▶ _Data records_
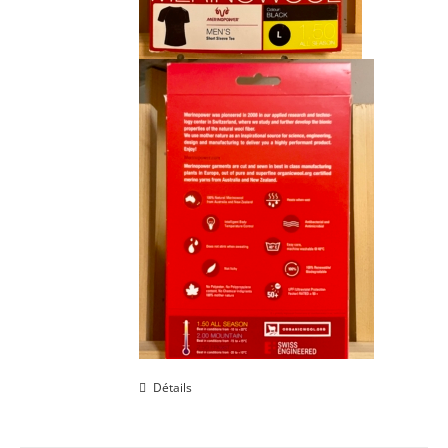
Détails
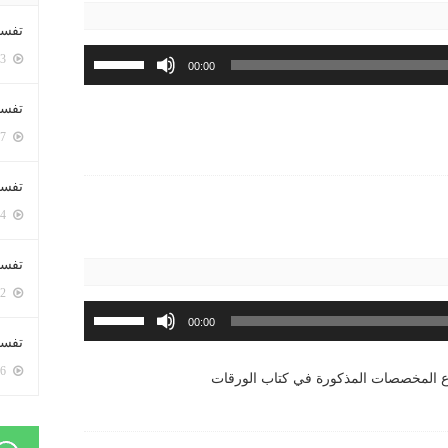
تفسي
استخدم
5383 زيارة
00:00
مفاتيح
الأسهم
تفسي
أعلى/
5147 زيارة
أسفل
لزيادة
تفسير
أو
5164 زيارة
خفض
مستوى
تفسير
الصوت.
5052 زيارة
استخدم
00:00
مفاتيح
تفسير 
الأسهم
5166 زيارة
ع المخصصات المذكورة في كتاب الورقات
أعلى/
أسفل
لزيادة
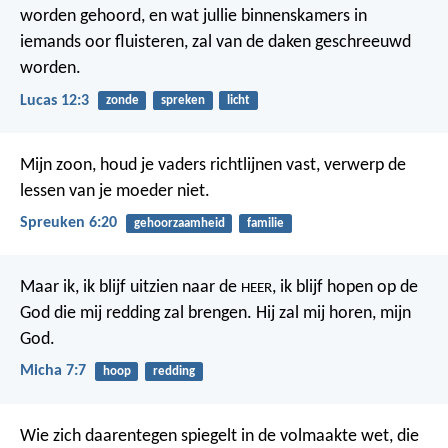
worden gehoord, en wat jullie binnenskamers in
iemands oor fluisteren, zal van de daken geschreeuwd
worden.
Lucas 12:3
zonde
spreken
licht
Mijn zoon, houd je vaders richtlijnen vast,
verwerp de
lessen van je moeder niet.
Spreuken 6:20
gehoorzaamheid
familie
Maar ik, ik blijf uitzien naar de
, ik blijf hopen op de
HEER
God die mij redding zal brengen. Hij zal mij horen, mijn
God.
Micha 7:7
hoop
redding
Wie zich daarentegen spiegelt in de volmaakte wet, die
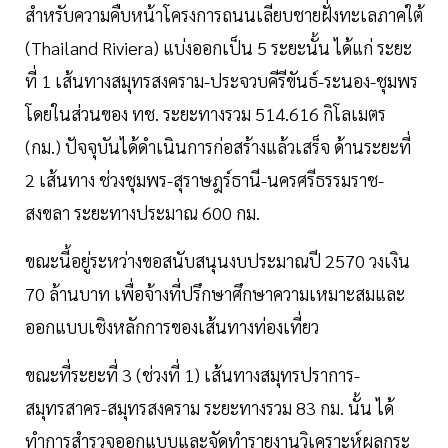
สำหรับความคืบหน้าโครงการถนนเลียบชายฝั่งทะเลภาคใต้
(Thailand Riviera) แบ่งออกเป็น 5 ระยะนั้น ได้แก่ ระยะ
ที่ 1 เส้นทางสมุทรสงคราม-ประจวบคีรีขันธ์-ระนอง-ชุมพร
โดยในส่วนของ ทช. ระยะทางรวม 514.616 กิโลเมตร
(กม.) ปัจจุบันได้ดำเนินการก่อสร้างแล้วเสร็จ ด้านระยะที่
2 เส้นทาง ช่วงชุมพร-สุราษฎร์ธานี-นครศรีธรรมราช-
สงขลา ระยะทางประมาณ 600 กม.
ขณะนี้อยู่ระหว่างขอสนับสนุนงบประมาณปี 2570 วงเงิน
70 ล้านบาท เพื่อจ้างที่ปรึกษาศึกษาความเหมาะสมและ
ออกแบบเชิงหลักการของเส้นทางท่องเที่ยว
ขณะที่ระยะที่ 3 (ช่วงที่ 1) เส้นทางสมุทรปราการ-
สมุทรสาคร-สมุทรสงคราม ระยะทางรวม 83 กม. นั้น ได้
ทำการสำรวจออกแบบและจัดทำรายงานวิเคราะห์ผลกระ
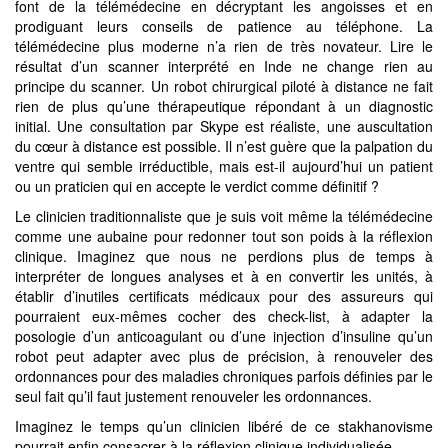
font de la télémédecine en décryptant les angoisses et en
prodiguant leurs conseils de patience au téléphone. La
télémédecine plus moderne n’a rien de très novateur. Lire le
résultat d’un scanner interprété en Inde ne change rien au
principe du scanner. Un robot chirurgical piloté à distance ne fait
rien de plus qu’une thérapeutique répondant à un diagnostic
initial. Une consultation par Skype est réaliste, une auscultation
du cœur à distance est possible. Il n’est guère que la palpation du
ventre qui semble irréductible, mais est-il aujourd’hui un patient
ou un praticien qui en accepte le verdict comme définitif ?
Le clinicien traditionnaliste que je suis voit même la télémédecine
comme une aubaine pour redonner tout son poids à la réflexion
clinique. Imaginez que nous ne perdions plus de temps à
interpréter de longues analyses et à en convertir les unités, à
établir d’inutiles certificats médicaux pour des assureurs qui
pourraient eux-mêmes cocher des check-list, à adapter la
posologie d’un anticoagulant ou d’une injection d’insuline qu’un
robot peut adapter avec plus de précision, à renouveler des
ordonnances pour des maladies chroniques parfois définies par le
seul fait qu’il faut justement renouveler les ordonnances.
Imaginez le temps qu’un clinicien libéré de ce stakhanovisme
pourrait enfin consacrer à la réflexion clinique individualisée.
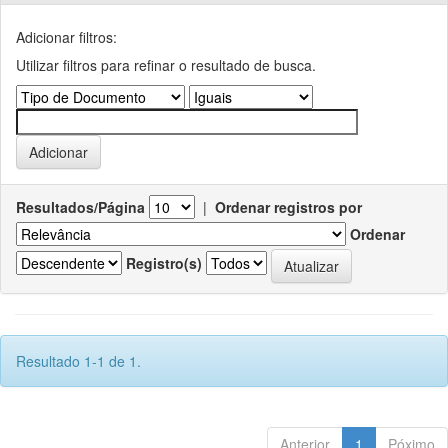
Adicionar filtros:
Utilizar filtros para refinar o resultado de busca.
Resultados/Página
|
Ordenar registros por
Ordenar
Registro(s)
Resultado 1-1 de 1.
Anterior
1
Póximo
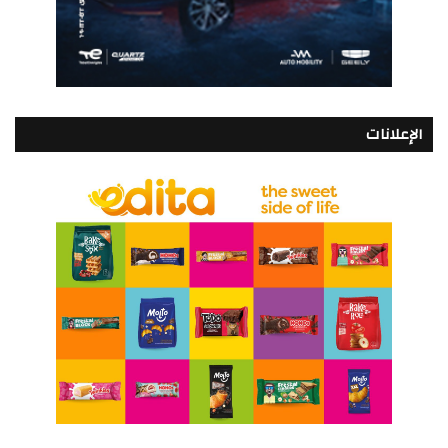
الإعلانات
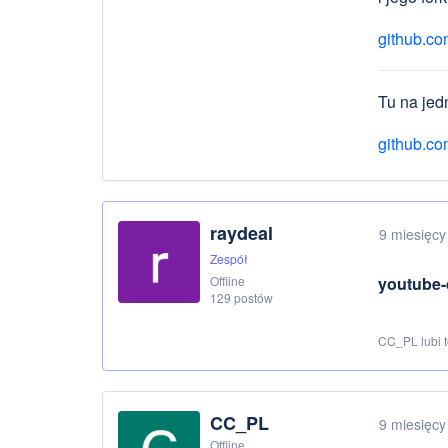
github.com
Tu na jed
github.co
raydeal
9 miesięcy
Zespół
Offline
youtube-
129 postów
CC_PL lubi 
CC_PL
9 miesięcy
Offline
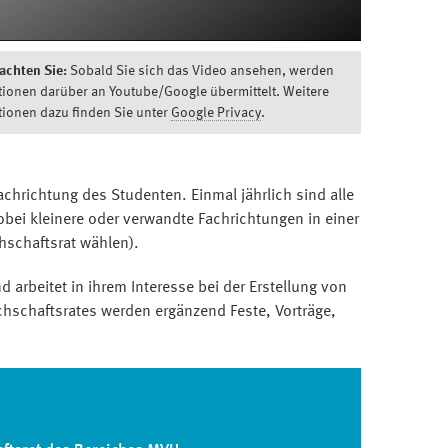
achten Sie:
Sobald Sie sich das Video ansehen, werden
tionen darüber an Youtube/Google übermittelt. Weitere
tionen dazu finden Sie unter
Google Privacy
.
achrichtung des Studenten. Einmal jährlich sind alle
obei kleinere oder verwandte Fachrichtungen in einer
hschaftsrat wählen).
 arbeitet in ihrem Interesse bei der Erstellung von
chschaftsrates werden ergänzend Feste, Vorträge,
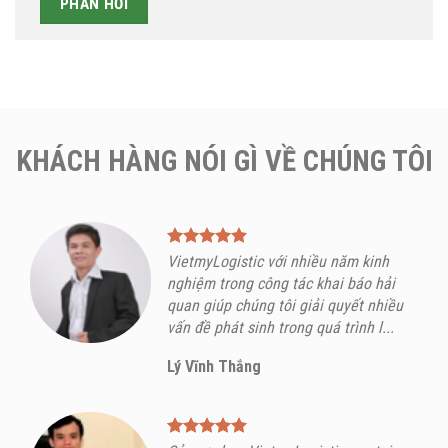
KHÁCH HÀNG NÓI GÌ VỀ CHÚNG TÔI
VietmyLogistic với nhiều năm kinh
nghiệm trong công tác khai báo hải
quan giúp chúng tôi giải quyết nhiều
vấn đề phát sinh trong quá trình l...
Lý Vĩnh Thắng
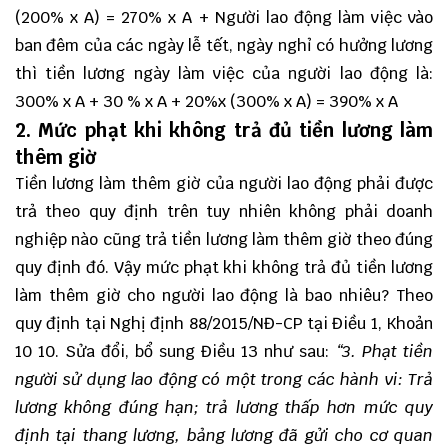
(200% x A) = 270% x A + Người lao động làm việc vào
ban đêm của các ngày lễ tết, ngày nghỉ có hưởng lương
thì tiền lương ngày làm việc của người lao động là:
300% x A + 30 % x A + 20%x (300% x A) = 390% x A
2. Mức phạt khi không trả đủ tiền lương làm
thêm giờ
Tiền lương làm thêm giờ của người lao động phải được
trả theo quy định trên tuy nhiên không phải doanh
nghiệp nào cũng trả tiền lương làm thêm giờ theo đúng
quy định đó. Vậy mức phạt khi không trả đủ tiền lương
làm thêm giờ cho người lao động là bao nhiêu? Theo
quy định tại Nghị định 88/2015/NĐ-CP tại Điều 1, Khoản
10 10. Sửa đổi, bổ sung Điều 13 như sau:
“3. Phạt tiền
người sử dụng lao động có một trong các hành vi: Trả
lương không đúng hạn; trả lương thấp hơn mức quy
định tại thang lương, bảng lương đã gửi cho cơ quan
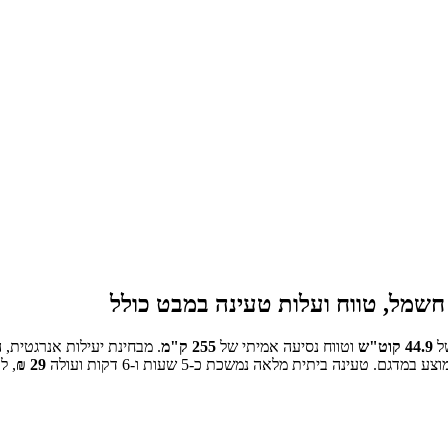
שמל, טווח ועלות טעינה במבט כולל
ל
44.9
קוט"ש
וטווח נסיעה אמיתי של
255
ק"מ
.
מבחינת יעילות אנרגטית, ה
טעינה ביתית מלאה נמשכת כ-
5 שעות ו-6 דקות
ועולה
29
₪
, ל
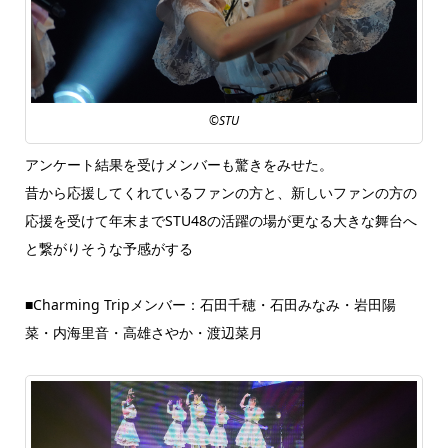
©STU
アンケート結果を受けメンバーも驚きをみせた。
昔から応援してくれているファンの方と、新しいファンの方の
応援を受けて年末までSTU48の活躍の場が更なる大きな舞台へ
と繋がりそうな予感がする
■Charming Tripメンバー：石田千穂・石田みなみ・岩田陽
菜・内海里音・高雄さやか・渡辺菜月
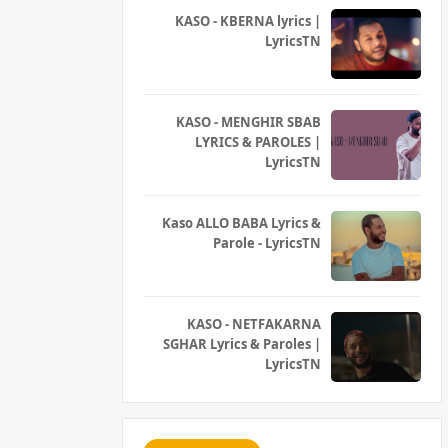
KASO - KBERNA lyrics |
LyricsTN
KASO - MENGHIR SBAB
LYRICS & PAROLES |
LyricsTN
Kaso ALLO BABA Lyrics &
Parole - LyricsTN
KASO - NETFAKARNA
SGHAR Lyrics & Paroles |
LyricsTN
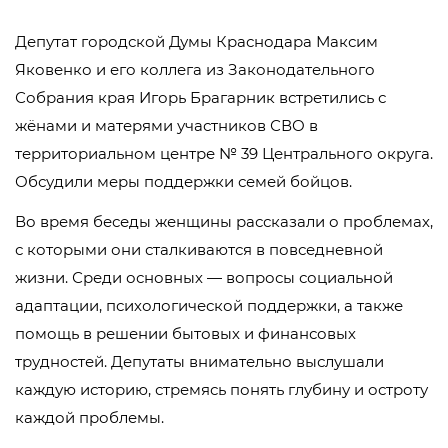
Депутат городской Думы Краснодара Максим
Яковенко и его коллега из Законодательного
Собрания края Игорь Брагарник встретились с
жёнами и матерями участников СВО в
территориальном центре № 39 Центрального округа.
Обсудили меры поддержки семей бойцов.
Во время беседы женщины рассказали о проблемах,
с которыми они сталкиваются в повседневной
жизни. Среди основных — вопросы социальной
адаптации, психологической поддержки, а также
помощь в решении бытовых и финансовых
трудностей. Депутаты внимательно выслушали
каждую историю, стремясь понять глубину и остроту
каждой проблемы.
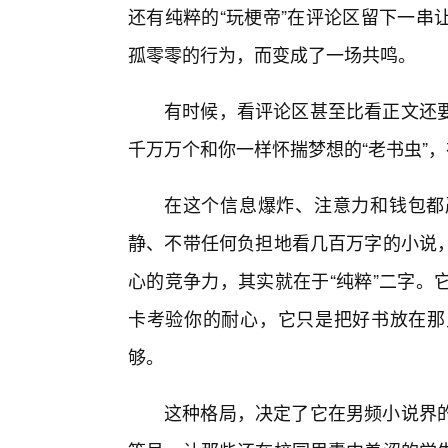
还有纯粹的“玩梗帝”在评论区留下一串
孤零零的行为，而变成了一场共鸣。
有时候，看评论区甚至比看正文还
千万万个和你一样怀揣梦想的“老书虫”
在这个信息爆炸、注意力和钱包都
静、不带任何负担地看几百万字的小说，
心的竞争力，其实就在于“纯粹”二字。
卡考验你的耐心，它只是把好书放在那
够。
这种格局，决定了它在男频小说界的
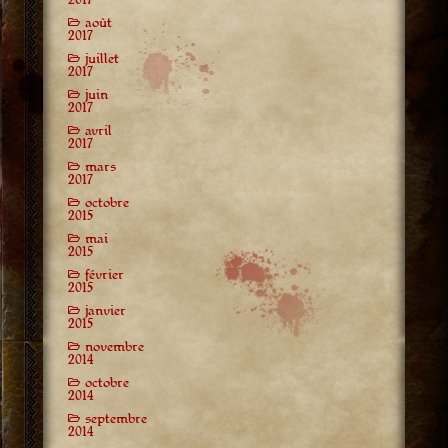
août
2017
juillet
2017
juin
2017
avril
2017
mars
2017
octobre
2015
mai
2015
février
2015
janvier
2015
novembre
2014
octobre
2014
septembre
2014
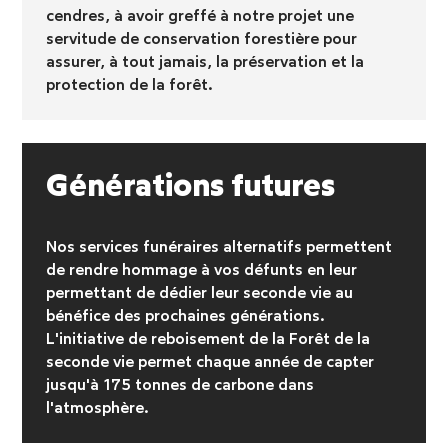
cendres, à avoir greffé à notre projet une
servitude de conservation forestière pour
assurer, à tout jamais, la préservation et la
protection de la forêt.
Générations futures
Nos services funéraires alternatifs permettent
de rendre hommage à vos défunts en leur
permettant de dédier leur seconde vie au
bénéfice des prochaines générations.
L'initiative de reboisement
de la Forêt de la
seconde vie permet chaque année de capter
jusqu'à 175 tonnes de carbone dans
l'atmosphère.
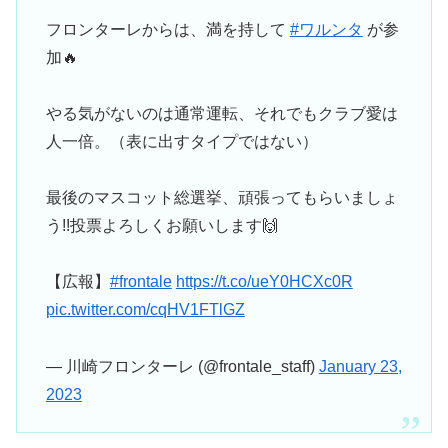
フロンターレからは、満を持して
#ワルンタ
が参
加🔥
やる気がないのは通常運転、それでもクラブ愛は
人一倍。（表に出すタイプではない）
最後のマスコット総選挙、頑張ってもらいましょ
う!!投票よろしくお願いします🙌
【広報】
#frontale
https://t.co/ueY0HCXc0R
pic.twitter.com/cqHV1FTlGZ
— 川崎フロンターレ (@frontale_staff)
January 23,
2023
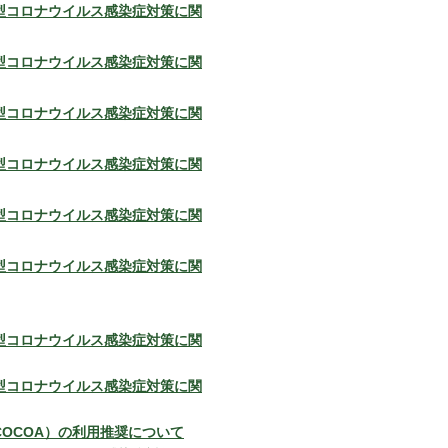
型コロナウイルス感染症対策に関
型コロナウイルス感染症対策に関
型コロナウイルス感染症対策に関
型コロナウイルス感染症対策に関
型コロナウイルス感染症対策に関
型コロナウイルス感染症対策に関
型コロナウイルス感染症対策に関
型コロナウイルス感染症対策に関
OCOA）の利用推奨について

▶ _What the task requires_
Transcribe the material word for word, from its beginning through the line containing "Wie zich daarentegen", with both ends included. Omit the pictures from your transcription.

▶ _Response_
Détails
تفسي
استخدم
5383 زيارة
00:00
مفاتيح
الأسهم
تفسي
أعلى/
5147 زيارة
أسفل
لزيادة
تفسير
أو
5164 زيارة
خفض
مستوى
تفسير
الصوت.
5052 زيارة
استخدم
00:00
مفاتيح
تفسير 
الأسهم
5166 زيارة
ع المخصصات المذكورة في كتاب الورقات
أعلى/
أسفل
لزيادة
worden gehoord, en wat jullie binnenskamers in
iemands oor fluisteren, zal van de daken geschreeuwd
worden.
Lucas 12:3
zonde
spreken
licht
Mijn zoon, houd je vaders richtlijnen vast,
verwerp de
lessen van je moeder niet.
Spreuken 6:20
gehoorzaamheid
familie
Maar ik, ik blijf uitzien naar de
, ik blijf hopen op de
HEER
God die mij redding zal brengen. Hij zal mij horen, mijn
God.
Micha 7:7
hoop
redding
Wie zich daarentegen spiegelt in de volmaakte wet, die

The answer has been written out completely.